Amazon helped to pioneer the free-shipping concept when it offered free shipping on orders of $99 or more during the 1999 holiday season.
![]() Jack Nugent sorts boxes ready for shipment. The Nevada center, Amazon's largest, spans 13 football fields. |
The company extended the offer to customers year-round in January 2000 and lowered the threshold to orders of $25 or more later the same year an offer that still stands.
Free shipping, combined with deeply discounted items, became a powerful incentive for customers to shop at Amazon, helping the online retailer recharge sales growth.
For the four days of Thanksgiving weekend, consumer electronics surpassed books for the first time as Amazon's largest sales category, as customers took advantage of deeply discounted items and free shipping that applied to even bulkier products, including certain TVs.
"Consumers have come to expect it or at least to expect the opportunity to earn (free shipping)," said Dan Hess, senior vice president at Reston, Va.-based comScore.
For Amazon, the challenge is to continue to build a business that can support free shipping.

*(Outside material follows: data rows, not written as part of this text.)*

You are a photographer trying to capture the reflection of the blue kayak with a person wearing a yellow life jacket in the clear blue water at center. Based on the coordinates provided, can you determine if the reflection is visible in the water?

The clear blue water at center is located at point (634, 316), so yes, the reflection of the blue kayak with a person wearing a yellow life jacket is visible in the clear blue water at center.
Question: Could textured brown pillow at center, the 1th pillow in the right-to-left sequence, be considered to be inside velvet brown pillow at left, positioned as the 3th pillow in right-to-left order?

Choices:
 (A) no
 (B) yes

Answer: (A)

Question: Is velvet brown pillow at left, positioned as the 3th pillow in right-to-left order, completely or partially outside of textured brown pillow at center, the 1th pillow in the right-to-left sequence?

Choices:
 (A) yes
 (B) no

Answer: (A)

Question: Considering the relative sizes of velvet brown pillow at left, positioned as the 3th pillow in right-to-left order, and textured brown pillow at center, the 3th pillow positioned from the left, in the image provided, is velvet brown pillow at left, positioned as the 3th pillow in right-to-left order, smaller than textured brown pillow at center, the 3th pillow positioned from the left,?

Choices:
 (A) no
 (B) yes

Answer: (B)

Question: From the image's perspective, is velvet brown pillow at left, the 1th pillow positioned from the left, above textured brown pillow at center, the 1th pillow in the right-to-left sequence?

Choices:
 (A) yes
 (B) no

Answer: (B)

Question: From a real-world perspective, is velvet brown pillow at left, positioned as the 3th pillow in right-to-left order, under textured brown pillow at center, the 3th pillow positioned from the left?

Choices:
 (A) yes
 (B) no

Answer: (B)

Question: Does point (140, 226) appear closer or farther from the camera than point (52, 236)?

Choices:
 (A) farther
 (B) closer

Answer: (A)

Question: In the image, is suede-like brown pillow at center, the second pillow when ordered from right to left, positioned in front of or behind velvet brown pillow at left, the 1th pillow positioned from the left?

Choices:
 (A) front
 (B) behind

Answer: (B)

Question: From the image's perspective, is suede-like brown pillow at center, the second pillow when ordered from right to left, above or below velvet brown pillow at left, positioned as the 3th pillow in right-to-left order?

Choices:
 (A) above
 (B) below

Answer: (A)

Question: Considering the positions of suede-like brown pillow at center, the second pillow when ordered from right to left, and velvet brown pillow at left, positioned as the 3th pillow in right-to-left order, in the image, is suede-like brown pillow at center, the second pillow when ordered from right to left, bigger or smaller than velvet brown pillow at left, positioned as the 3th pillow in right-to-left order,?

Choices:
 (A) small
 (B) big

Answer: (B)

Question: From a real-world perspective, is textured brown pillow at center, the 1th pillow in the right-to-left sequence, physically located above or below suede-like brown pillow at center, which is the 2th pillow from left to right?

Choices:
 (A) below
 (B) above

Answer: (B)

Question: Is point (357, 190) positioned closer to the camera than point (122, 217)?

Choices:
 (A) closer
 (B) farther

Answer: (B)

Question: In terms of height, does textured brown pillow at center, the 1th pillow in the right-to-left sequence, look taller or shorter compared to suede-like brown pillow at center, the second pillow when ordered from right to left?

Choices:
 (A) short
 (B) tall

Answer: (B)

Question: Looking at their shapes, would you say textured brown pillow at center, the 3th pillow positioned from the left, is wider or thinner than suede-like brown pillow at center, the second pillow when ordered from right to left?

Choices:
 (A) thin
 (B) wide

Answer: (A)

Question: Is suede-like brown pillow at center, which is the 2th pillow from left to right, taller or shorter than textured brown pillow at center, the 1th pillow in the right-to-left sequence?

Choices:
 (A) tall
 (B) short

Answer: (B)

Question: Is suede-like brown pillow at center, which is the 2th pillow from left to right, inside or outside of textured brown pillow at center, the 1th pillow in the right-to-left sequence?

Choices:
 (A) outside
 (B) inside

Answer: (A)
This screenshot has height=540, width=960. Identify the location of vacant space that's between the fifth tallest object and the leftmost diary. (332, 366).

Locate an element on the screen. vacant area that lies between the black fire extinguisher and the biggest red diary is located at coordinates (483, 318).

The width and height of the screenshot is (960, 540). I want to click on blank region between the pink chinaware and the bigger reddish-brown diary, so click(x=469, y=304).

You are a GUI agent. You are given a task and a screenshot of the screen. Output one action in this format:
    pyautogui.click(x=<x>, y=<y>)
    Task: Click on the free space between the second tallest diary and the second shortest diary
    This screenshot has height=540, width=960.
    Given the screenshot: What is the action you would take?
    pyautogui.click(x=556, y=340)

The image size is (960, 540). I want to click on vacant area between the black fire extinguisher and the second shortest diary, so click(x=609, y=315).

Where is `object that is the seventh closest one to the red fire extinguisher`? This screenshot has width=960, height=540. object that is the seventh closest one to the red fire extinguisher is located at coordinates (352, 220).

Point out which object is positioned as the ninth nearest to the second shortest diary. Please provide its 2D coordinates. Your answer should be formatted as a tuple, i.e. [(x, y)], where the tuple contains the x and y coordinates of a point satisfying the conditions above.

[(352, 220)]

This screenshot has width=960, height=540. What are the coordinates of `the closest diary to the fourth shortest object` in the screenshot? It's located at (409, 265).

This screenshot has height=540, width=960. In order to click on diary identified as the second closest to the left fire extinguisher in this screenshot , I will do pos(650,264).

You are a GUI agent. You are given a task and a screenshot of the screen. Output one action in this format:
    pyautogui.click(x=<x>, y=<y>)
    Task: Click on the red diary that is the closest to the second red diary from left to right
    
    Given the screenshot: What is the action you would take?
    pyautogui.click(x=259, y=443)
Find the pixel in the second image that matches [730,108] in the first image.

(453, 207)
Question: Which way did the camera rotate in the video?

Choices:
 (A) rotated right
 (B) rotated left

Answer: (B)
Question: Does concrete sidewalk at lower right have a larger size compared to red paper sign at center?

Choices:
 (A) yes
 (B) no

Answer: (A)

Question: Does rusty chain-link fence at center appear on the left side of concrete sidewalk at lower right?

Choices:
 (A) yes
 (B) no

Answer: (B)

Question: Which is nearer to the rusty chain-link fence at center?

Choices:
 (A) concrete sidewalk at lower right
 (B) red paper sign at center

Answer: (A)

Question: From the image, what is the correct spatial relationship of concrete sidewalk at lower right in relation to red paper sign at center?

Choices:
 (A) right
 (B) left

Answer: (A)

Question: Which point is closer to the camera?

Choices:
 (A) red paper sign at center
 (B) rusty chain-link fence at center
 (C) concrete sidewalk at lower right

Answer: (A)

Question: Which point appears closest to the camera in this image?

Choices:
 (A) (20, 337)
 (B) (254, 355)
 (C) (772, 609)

That's where its largest fulfillment center in Fernley, Nev., comes in.
In a fulfillment center that spans 13 football fields one so huge that part of it is called Nevada, part of it, Utah the charge is to continually lower the cost to pick, pack and ship items to offset rising costs associated with deeply discounting items and shipping free.
The right spot
![]()
It means placing inventory in the right spots to ensure workers can reach it faster, and that a customer's order, whenever possible, is shipped in a single box the advantage that allows the company to reduce shipping prices, Wilke says.
Products, for instance, are placed in the warehouses according to sales volume so that workers have easiest access to the most popular items.
On one shelf, the classic book "Native Son" is next to the children's book "Today I Feel Silly," a Calphalon 2-quart teakettle and the Little Tikes "Baby Tap-a-Tune Piano." The Grand Patrician 300-thread count, king sheet set is on the bottom shelf. All these items sell at a similar rate.
Workers load orders into company-owned trucks and drive them to a dozen major shipping hubs. This holds down costs and saves time.
A shipping carrier's performance is measured at every hub. If one hub makes too many mistakes, Amazon stops sending packages there until performance improves.
"We have a data-driven culture," Wilke says. "We measure everything."
Early on, analysts questioned whether the offer would erode Amazon's profit.
While a combination of free shipping, deeply discounted items and a wider selection seemed to spur sales, Amazon's profit margins its profit as a percentage of sales continue to decline.
Amazon paid $118.6 million in shipping costs for the first nine months of the year, a 47.3 percent jump compared with a year ago.
Analysts say the only way for Amazon to improve margins is to increase its buying power and continue to cut costs associated with picking, packing and shipping items.
"Everything has been kind of tapped into not fully, but mostly," said U.S. Bancorp Piper Jaffray analyst Safa Rashtchy. "There's a little bit left (to save) in each one of them."
Strong season
Online-retail analysts expect a strong holiday shopping season; they'll have to wait to see how the free-shipping promotion affects Amazon's bottom line.
Consumers spent $2.03 billion online during the five days ending Friday, a 49 percent jump compared with the same days last year, according to comScore Networks, which tracks consumer buying online.
ComScore attributed the increase partly to free shipping and e-mail campaigns to remind customers of deadlines to take advantage of standard shipping rates.
"The lines have blurred so greatly between online and offline retail that a major online retailer can't afford to be at a disadvantage," Hess said. "That is what shipping charges can amount to."